### Selected extract ###

Positioning Power BI Dataflows (Part 2)

I didn’t plan on writing a sequel to my Positioning Power BI Dataflows post, but a few comments I’ve seen recently have made me think that one might be useful. I also didn’t plan on this article ending up quite as long as it has, but this is the direction in which it ended up needing to go.

One was a comment on my October post related to CDM folders, that was part of a discussion[1] about whether it makes sense to have data warehouses now that we have dataflows. I’d finished replying by saying “If your scenario includes the ability to add a new dimension to a data warehouse, or to add new attributes to existing dimensions, that’s probably a good direction to choose.” Darryll respectfully disagreed.

2018-12-01_13-43-32

The point in Darryll’s comment that stuck with me was related to data warehouses becoming an anti-pattern, a “common response to a recurring problem that is usually ineffective and risks being highly counterproductive.” Darryll and I will probably have to agree to disagree.

Update: Darryl was kind enough to comment on this post, so please scroll down for additional context. The rest of this post remains unedited.

Big data platforms like Azure Data Lake Storage gen2 are enabling “modern data warehouse” scenarios that were not previously possible, and they’re making them more and more accessible. I don’t think there’s any argument on that front. But just because there is a new cool hammer in the toolbox, this doesn’t mean that every problem needs to be a big data nail.[2] The need for “traditional” Kimball-style data warehouse hasn’t gone away, and in my opinion isn’t likely to go away any time soon.

The other comment that prompted this post was a from Nimrod on Twitter, in response to my recent blog post about using dataflows as a way to handle slow data sources in a self-service solution when you don’t have a data warehouse.

2018-12-01_13-41-00

Before I proceed I should mention that the next few paragraphs are also informed by Nimrod’s excellent essay “The Self-Service BI Hoax“, which you are strongly encouraged to read. It’s not my goal to respond to this essay in general or in specific terms, but it provides significant context about the likely thinking behind the tweet pictured above.

I’m not sure where Nimrod was going with his “local” comment, since dataflows are built and executed and managed in the Power BI cloud service, but the rest of the post is worth considering carefully, both in the context of positioning and in the context of usage.

### Information provided ###

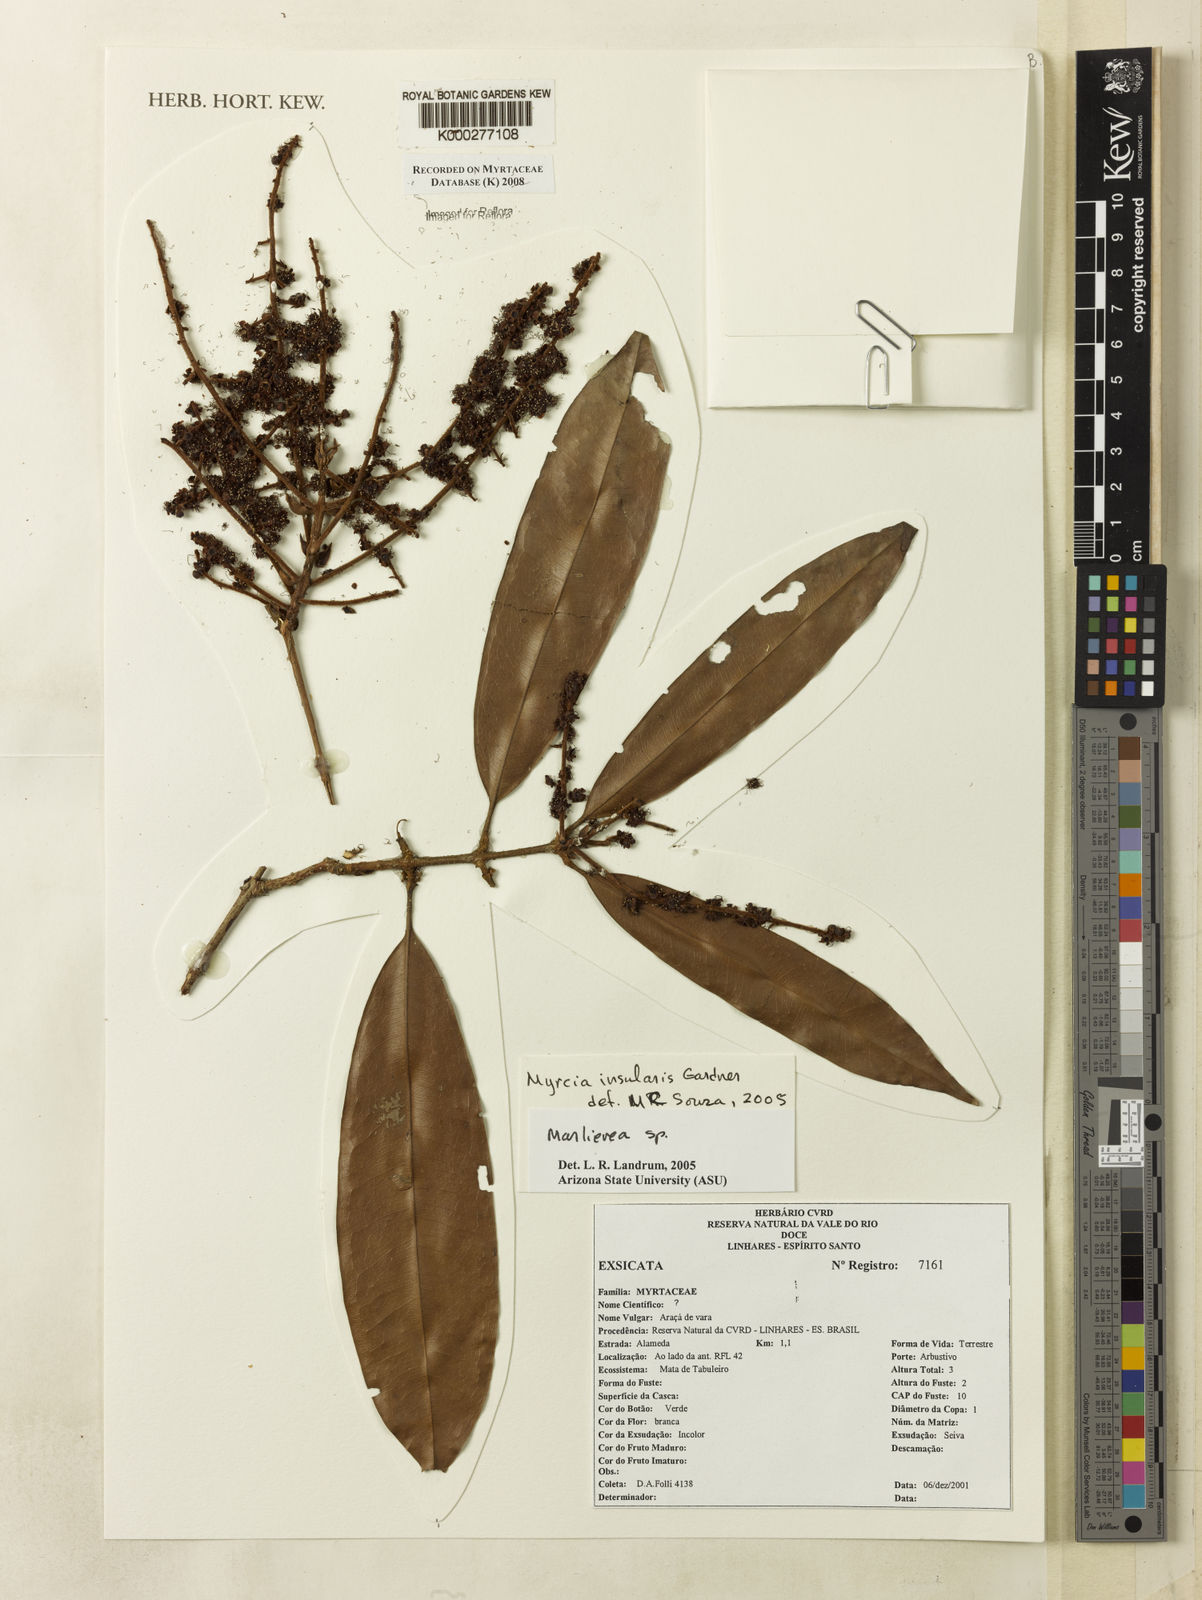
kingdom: Plantae
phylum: Tracheophyta
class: Magnoliopsida
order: Myrtales
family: Myrtaceae
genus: Myrcia
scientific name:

###

Required work
Can you continue the post on positioning Power BI dataflows, starting right after its final sentence?

Expected output
I’ve said this many times before, and I suspect I’ll say it many times again: dataflows are not a replacement for data warehouses. I said this in the first paragraph of the post to which Nimrod was responding, and in that post the phrase was a hyperlink back to my initial post on positioning. There will be people who claim that you don’t need a data warehouse if you have dataflows – this is false. This is as false as saying that you don’t need a curated and managed set of data models because you have a self-service BI tool.

Experience has shown time and time again that self-service BI succeeds at scale[3] when it is part of an organized and professional approach to data and analytics. Without structure and management, self-service BI is too often part of the problem, rather than part of the solution. To borrow from Nimrod’s essay, “With some governance, and with a realistic understanding of what the technology can do, the data anarchy can become a data democracy.” The converse, also holds true – without that governance, anarchy is likely, and its likelihood increases as the scope of the solution increases.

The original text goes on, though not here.